Homilía de Mons. Jesús Catalá, obispo de Málaga, el Viernes Santo en la Catedral.
VIERNES SANTO
(Catedral-Málaga, 25 marzo 2016)
Lecturas: Is 52, 13 – 53, 12; Sal 30, 2.6.12-17.25; Hb 4, 14-16; 5, 7-9; Jn 18, 1 – 19, 42.
El amor hasta el extremo
1. La liturgia de la Iglesia nos ofrece hoy, Viernes Santo, la contemplación de Cristo que entrega su vida en la cruz por los pecados del mundo. El Verbo eterno, «siendo de condición divina se despojó de sí mismo tomando la condición de esclavo, hecho semejante a los hombres» (Flp 2, 6-7). Éste fue un primer abajamiento de su condición divina por amor a los hombres.

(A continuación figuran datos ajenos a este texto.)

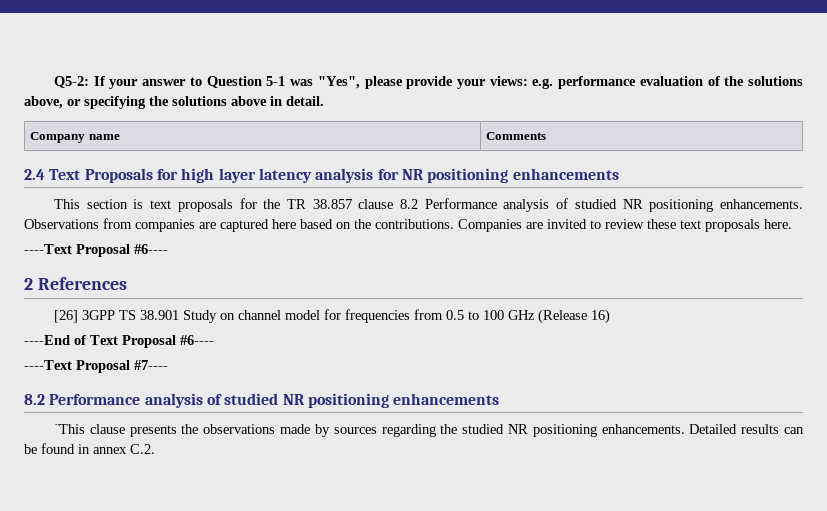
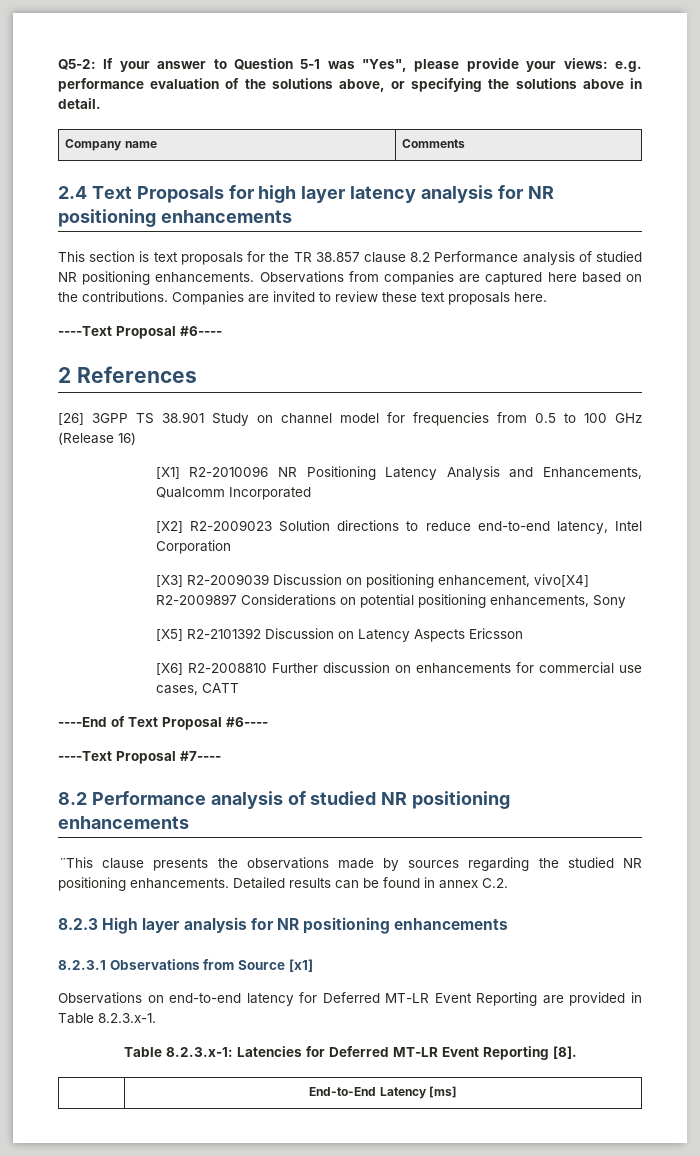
(610, 316) none -> [155,466,642,480] [155,487,311,500] [155,520,642,534] [155,540,231,554] [155,574,589,588] [155,594,626,608] [155,628,523,642] [155,662,642,675] [155,683,239,695] // [X1] R2-2010096 NR Positioning Latency Analysis and Enhancements, Qualcomm Incorporated // [X2] R2-2009023 Solution directions to reduce end-to-end latency, Intel Corporation // [X3] R2-2009039 Discussion on positioning enhancement, vivo[X4] R2-2009897 Considerations on potential positioning enhancements, Sony // [X5] R2-2101392 Discussion on Latency Aspects Ericsson // [X6] R2-2008810 Further discussion on enhancements for commercial use cases, CATT
(155, 449) none -> [58,917,509,934] [58,959,313,972] [58,992,642,1006] [58,1013,156,1024] [123,1046,577,1060] [309,1086,457,1099] // 8.2.3 High layer analysis for NR positioning enhancements // 8.2.3.1 Observations from Source [x1] // Observations on end-to-end latency for Deferred MT-LR Event Reporting are provided in Table 8.2.3.x-1. // Table 8.2.3.x-1: Latencies for Deferred MT-LR Event Reporting [8]. // | End-to-End Latency [ms]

Pero el Señor Jesús quiso sobreabundar en su amor. No solo se encarnó para asumir la naturaleza humana y rescatarla del pecado, sino que quiso ofrecer su vida en oblación de amor hasta el extremo: «habiendo amado a los suyos que estaban en el mundo, los amó hasta el extremo» (Jn 13, 1). La misericordia de Dios es infinita e inefable, y rompe nuestros pobres y raquíticos esquemas; su misericordia es sobreabundante y derrocha ternura. En la cruz, que hoy contemplamos, Cristo derrama toda su sangre hasta la última gota. Cuando el soldado le abrió el costado con la lanza, salió todo lo que le quedaba: sangre y agua (cf. Jn 19, 34).
Ante tanta sobreabundancia de amor, se nos invita dar gracias a Dios y a romper nuestras actitudes egoístas y calculadoras. A veces parece que amamos «a cambio de»; nos falta entregarlo todo, sin reservas. Contrasta su gran e infinito amor con nuestra entrega limitada y racionada. Aprendamos de Él a no escatimar en nuestra entrega diaria.
2. El amor ha llevado a Cristo a exponer su persona ante las afrentas, los insultos y el maltrato de sus verdugos. Se presenta ante la humanidad como persona «despreciable y desecho de hombres, varón de dolores y sabedor de dolencias, como uno ante quien se oculta el rostro» (Is 53, 3).
Sus sufrimientos son fruto de nuestros pecados; «nuestras dolencias las que él llevaba y nuestros dolores los que soportaba» (Is 53, 4). Subiendo al madero de la cruz, cargó con nuestros pecados y fue «herido por nuestras rebeldías, molido por nuestras culpas» (Is 53, 5). Pero «con sus cardenales hemos sido curados» (Is 53, 5) y se nos ha devuelto la alegría y la salvación.
Ha sido su actitud humilde de obediencia a la voluntad del Padre la que ha vencido la desobediencia del primer Adán: «Aun siendo Hijo, con lo que padeció experimentó la obediencia» (Hb 5, 8). También contrasta su obediencia total y plena con nuestra obediencia a medias y con reservas a la voluntad del Padre. Muchas veces le pedimos a Dios que haga nuestra voluntad: que resuelva nuestros problemas, que nos quite nuestros sufrimientos. Sin embargo, en la oración del Padrenuestro rezamos: «Hágase tu voluntad»; así lo hizo Jesús hasta el final de su vida.
3. Queridos fieles, acerquémonos a la cruz, trono de gloria del Hijo de Dios; «acerquémonos, por tanto, confiadamente al trono de gracia, a fin de alcanzar misericordia» (Hb 4, 16).
Cristo clavado en la cruz nos da ejemplo de amor incondicional e infinito, que nos anima a amarle más y a entregar nuestra vida por Él y por los demás. Su obediencia nos alienta a renunciar a nosotros mismos, para aceptar la voluntad del Padre en nuestras vidas, sin quejarnos ni lamentarnos.
Dentro de breves instantes, durante la adoración de la Cruz, cantaremos: «Tu Cruz adoramos, Señor, y tu santa Resurrección alabamos y glorificamos, por el madero ha venido la alegría al mundo entero». ¡Que sepamos reconocer en el madero de la cruz la salvación del mundo y la señal que identifica al cristiano!
Pedimos a la Virgen María que nos ayude a contemplar con arrepentimiento y agradecimiento a su Hijo muerto en la cruz por todos nosotros. Amén.